How do I pair my workstation and mobile device? How does it all work?

The video below explains how the pairing process as well as different authentication factors for online and offline access work.

Watch demo video.

Do I need to pair my device and my workstation every time I upgrade my phone or replace a lost phone?

Arculix Mobile will retain any workstations you currently have when you upgrade or replace your mobile device. However, TOTPs are stored on the device for security reasons; therefore, when you view your workstation in Arculix Mobile on your new device, you will not see a TOTP. Use the ‘Add Offline Authenticator’ feature on the MFA dialog to add a new TOTP code on your new device.

How do I register my enterprise username and pair my phone?

Before Arculix Mobile can be used, it must be paired with Arculix. After installing and opening the app for the first time, you will see the pairing screen. From this this screen there are two ways to pair:

  • In Line Pairing – Your organization will provide instructions that guide you to a QR code that will be scanned to pair the device by accessing a secure website.

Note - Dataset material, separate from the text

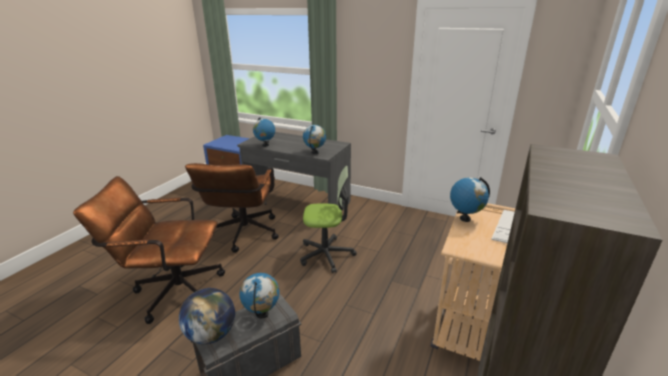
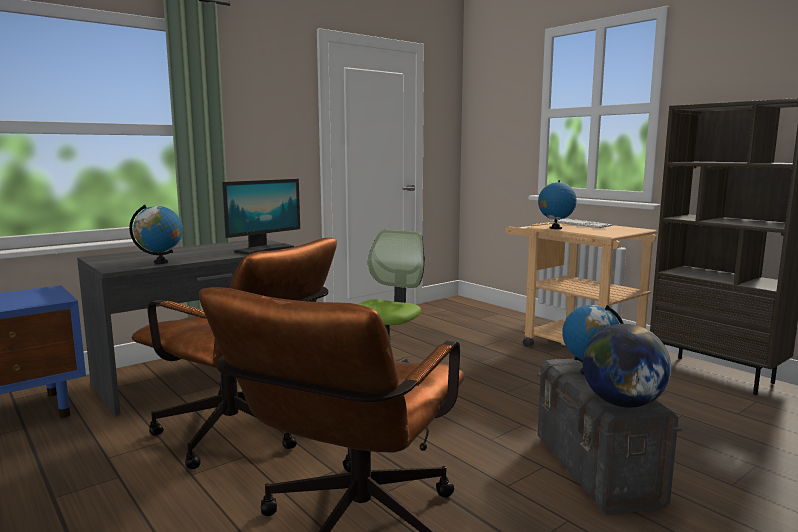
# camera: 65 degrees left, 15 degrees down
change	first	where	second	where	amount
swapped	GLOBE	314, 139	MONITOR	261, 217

  • Email Pairing – Tap the “No QR Code? Sign Up!” and enter your enterprise email to receive an email with instructions to pair. If you are on your workstation, scan the QR code within the body of the email using Arculix Mobile.


For fast pairing on your mobile device, click on universal link icon in the received “Pair your device” email.


However, there is a known Apple issue with universal links. If you encounter this iOS bug, you can scan the QR code from the Workstation “Pair your device” email.

Watch the demo video - Pair via Magic Link

Watch the demo video - Pair Via QR Code

Can I respond to an Arculix push notification from a locked screen if my “show previews” notifications are enabled?

Yes, with “show previews” enabled on your device, it is possible to respond to a push notification from the locked screen.

From the locked screen, tap on the preview notification and select “Accept”. This will be followed by a biometric gesture (Face or Touch ID) to approve authentication. If this authentication method is not verified, it will then ask for the next failsafe method, e.g. a passcode.

Mobile app notification

App notification to authenticate

Accept or deny authentication request in app

Accept request

Passcode to unlock mobile app

If app passcode is set, enter passcode to unlock Arculix Mobile app

What if my phone is out of battery, not available, or misplaced?

Other offline authenticators such as Windows Hello biometrics and FIDO authenticators (like YubiKey) can be provisioned for offline support. In certain instances, enterprise IT might enable password/passphrase factors.

Do I always need a phone? What if my phone is inaccessible?

You can also use your registered security key (such as a YubiKey) or biometric device (such as a fingerprint reader) that is present on your machine device to log in.

What if my workstation is offline?

If you’re offline, you can log in to your machine using the Offline TOTP feature. On the Arculix Mobile app, go to the Workstations tab and enter the 6-digit TOTP code to log in. Other offline authenticators such as biometrics and YubiKey can be provisioned for offline support.

Does Device Trust support an offline mode?

Yes, in addition to offline TOTP support, you can also use security keys (such as YubiKey) or biometric devices available on your machine.

What if my workstation is online, but I don’t have my phone, YubiKey, or biometrics (on Windows)?

Contact the help desk to unlock your workstation.

Can a user unlock the workstation through their phone via a discrete intent / gesture and eliminate the need for a push and approve?

On the screen of your mobile device, press and hold the Arculix Mobile icon to reveal a list of options. Tap the Unlock Workstation option. This means that it will automatically accept the next workstation authentication for your account.

Watch demo video.


The offline TOTP mode doesn’t work.

There are a few reasons why your TOTP might not work:

  • Your workstation clock may be out of sync. Verify that the time and date setting on your workstation is set to Set Time Automatically.

  • You might be inputting the incorrect TOTP code. Verify that you are viewing the correct workstation on Arculix Mobile and that you are typing the code in accurately.